“Zhamanak” says that in announcing its preparations for a dialogue with the Armenian authorities on Tuesday the opposition Armenian National Congress (HAK) remained one step ahead of them. The pro-HAK paper says the authorities still feel that any gesture to the HAK would damage their prestige.
“Chorrord Inknishkhanutyun” also sees the HAK gaining a “position advantage” over the government camp. “Further developments could unfold under two scenarios,” writes the pro-HAK daily. “Either negotiations on pre-term elections end in success and precipitate regime change, or they fail and every rally held by the Congress becomes more powerful than the previous one.” It claims that the HAK will therefore get stronger in any case.

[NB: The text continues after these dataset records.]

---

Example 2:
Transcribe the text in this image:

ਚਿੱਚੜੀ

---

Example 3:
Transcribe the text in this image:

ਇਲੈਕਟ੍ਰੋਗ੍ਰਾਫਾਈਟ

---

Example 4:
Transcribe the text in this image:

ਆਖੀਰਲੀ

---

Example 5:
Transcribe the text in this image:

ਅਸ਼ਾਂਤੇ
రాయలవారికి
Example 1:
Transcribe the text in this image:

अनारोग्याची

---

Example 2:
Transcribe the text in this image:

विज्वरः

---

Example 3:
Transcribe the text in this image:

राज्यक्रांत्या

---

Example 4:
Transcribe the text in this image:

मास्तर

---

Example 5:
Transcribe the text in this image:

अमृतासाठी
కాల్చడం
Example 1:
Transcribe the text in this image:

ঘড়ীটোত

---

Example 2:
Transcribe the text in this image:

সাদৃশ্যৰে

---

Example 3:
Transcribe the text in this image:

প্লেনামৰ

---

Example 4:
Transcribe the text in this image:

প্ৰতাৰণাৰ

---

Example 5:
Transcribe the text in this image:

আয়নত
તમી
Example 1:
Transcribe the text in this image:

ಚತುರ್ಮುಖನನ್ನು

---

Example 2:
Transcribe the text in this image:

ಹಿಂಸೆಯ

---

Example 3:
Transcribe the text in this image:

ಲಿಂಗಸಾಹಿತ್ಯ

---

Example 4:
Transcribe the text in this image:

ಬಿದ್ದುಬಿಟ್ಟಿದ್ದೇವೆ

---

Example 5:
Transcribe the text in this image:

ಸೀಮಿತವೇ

“Yerkir” says that attendance at Tuesday’s HAK rally in Yerevan was visibly weaker and that HAK leader Levon Ter-Petrosian once again showed that “wishful thinking is more important for him than reality.” “Basing all analyses on a desired imagination, rather than reality, is a matter of technique. And Ter-Petrosian does have that knack,” comments the paper linked with the Armenian Revolutionary Federation (Dashnaktsutyun).

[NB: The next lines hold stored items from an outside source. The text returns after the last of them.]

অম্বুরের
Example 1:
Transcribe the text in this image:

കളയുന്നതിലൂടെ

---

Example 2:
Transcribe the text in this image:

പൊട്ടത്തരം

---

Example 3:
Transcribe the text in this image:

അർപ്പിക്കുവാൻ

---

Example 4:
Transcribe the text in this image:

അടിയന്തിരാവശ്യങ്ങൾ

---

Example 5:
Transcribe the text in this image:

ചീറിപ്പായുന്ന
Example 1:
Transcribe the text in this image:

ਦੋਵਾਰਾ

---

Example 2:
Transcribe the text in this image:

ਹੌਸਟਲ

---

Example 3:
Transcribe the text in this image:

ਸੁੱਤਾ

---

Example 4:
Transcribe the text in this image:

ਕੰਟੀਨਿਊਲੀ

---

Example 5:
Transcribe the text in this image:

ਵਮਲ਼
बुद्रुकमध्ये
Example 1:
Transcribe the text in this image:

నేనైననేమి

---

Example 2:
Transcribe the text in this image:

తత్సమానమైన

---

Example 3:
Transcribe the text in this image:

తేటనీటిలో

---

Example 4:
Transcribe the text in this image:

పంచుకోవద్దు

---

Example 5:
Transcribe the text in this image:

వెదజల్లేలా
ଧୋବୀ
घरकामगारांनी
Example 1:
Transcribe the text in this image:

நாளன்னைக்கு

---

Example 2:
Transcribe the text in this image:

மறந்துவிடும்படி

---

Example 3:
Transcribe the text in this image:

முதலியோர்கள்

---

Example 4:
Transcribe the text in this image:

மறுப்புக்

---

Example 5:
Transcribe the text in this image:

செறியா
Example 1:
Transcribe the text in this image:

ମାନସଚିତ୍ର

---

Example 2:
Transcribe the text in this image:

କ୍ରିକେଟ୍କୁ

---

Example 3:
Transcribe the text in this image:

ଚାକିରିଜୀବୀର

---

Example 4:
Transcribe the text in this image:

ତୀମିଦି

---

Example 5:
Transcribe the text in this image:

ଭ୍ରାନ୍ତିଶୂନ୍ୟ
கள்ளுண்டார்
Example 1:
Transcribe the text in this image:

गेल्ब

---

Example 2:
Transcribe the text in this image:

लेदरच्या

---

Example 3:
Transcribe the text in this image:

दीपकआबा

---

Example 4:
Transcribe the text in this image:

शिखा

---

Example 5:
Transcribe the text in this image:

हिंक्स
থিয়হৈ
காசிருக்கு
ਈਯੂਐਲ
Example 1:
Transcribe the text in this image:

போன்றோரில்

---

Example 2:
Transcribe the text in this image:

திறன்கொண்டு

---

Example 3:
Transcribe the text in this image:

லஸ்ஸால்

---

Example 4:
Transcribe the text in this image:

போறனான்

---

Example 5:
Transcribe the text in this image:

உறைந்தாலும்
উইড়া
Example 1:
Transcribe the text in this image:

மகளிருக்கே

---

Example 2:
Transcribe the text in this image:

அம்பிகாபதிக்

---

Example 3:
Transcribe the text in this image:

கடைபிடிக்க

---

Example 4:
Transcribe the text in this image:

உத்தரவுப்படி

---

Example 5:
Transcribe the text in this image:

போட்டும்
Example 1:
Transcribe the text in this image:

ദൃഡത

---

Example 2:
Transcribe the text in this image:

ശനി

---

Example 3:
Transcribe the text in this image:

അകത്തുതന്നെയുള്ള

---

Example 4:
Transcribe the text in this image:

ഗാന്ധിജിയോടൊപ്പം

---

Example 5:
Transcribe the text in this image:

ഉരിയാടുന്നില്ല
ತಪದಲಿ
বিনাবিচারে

“Hayots Ashkhar” brands HAK leaders as “neo-Bolsheviks” and claims that their speeches are becoming “more and more aggressive.” The pro-presidential paper say they are blackmailing the government with their demands for fresh elections.
“Deep down, a demonstrator realizes that there is no guarantee that those coming to power through a revolution will be better rulers and substantially differ from the current ones,” writes “Hraparak.” “But he wants to punish [the current government] for stealing his votes, ignoring his will, denigrating him and condemning him to a poor and humiliating life. To punish, kick out and go home with a sense of satisfaction. Who can blame a rebellious and revolutionary person? He is always just and right.”
“Consumer prices are again rising, albeit more slowly,” “Kapital” reports, presenting the latest official data on consumer price inflation in Armenia. It shows consumer prices rising by an average of 0.4 percent in May. They were up by 9 percent from the May 2010 level. According to the business daily, the increased cost of imported fuel was a major factor behind this inflation rate.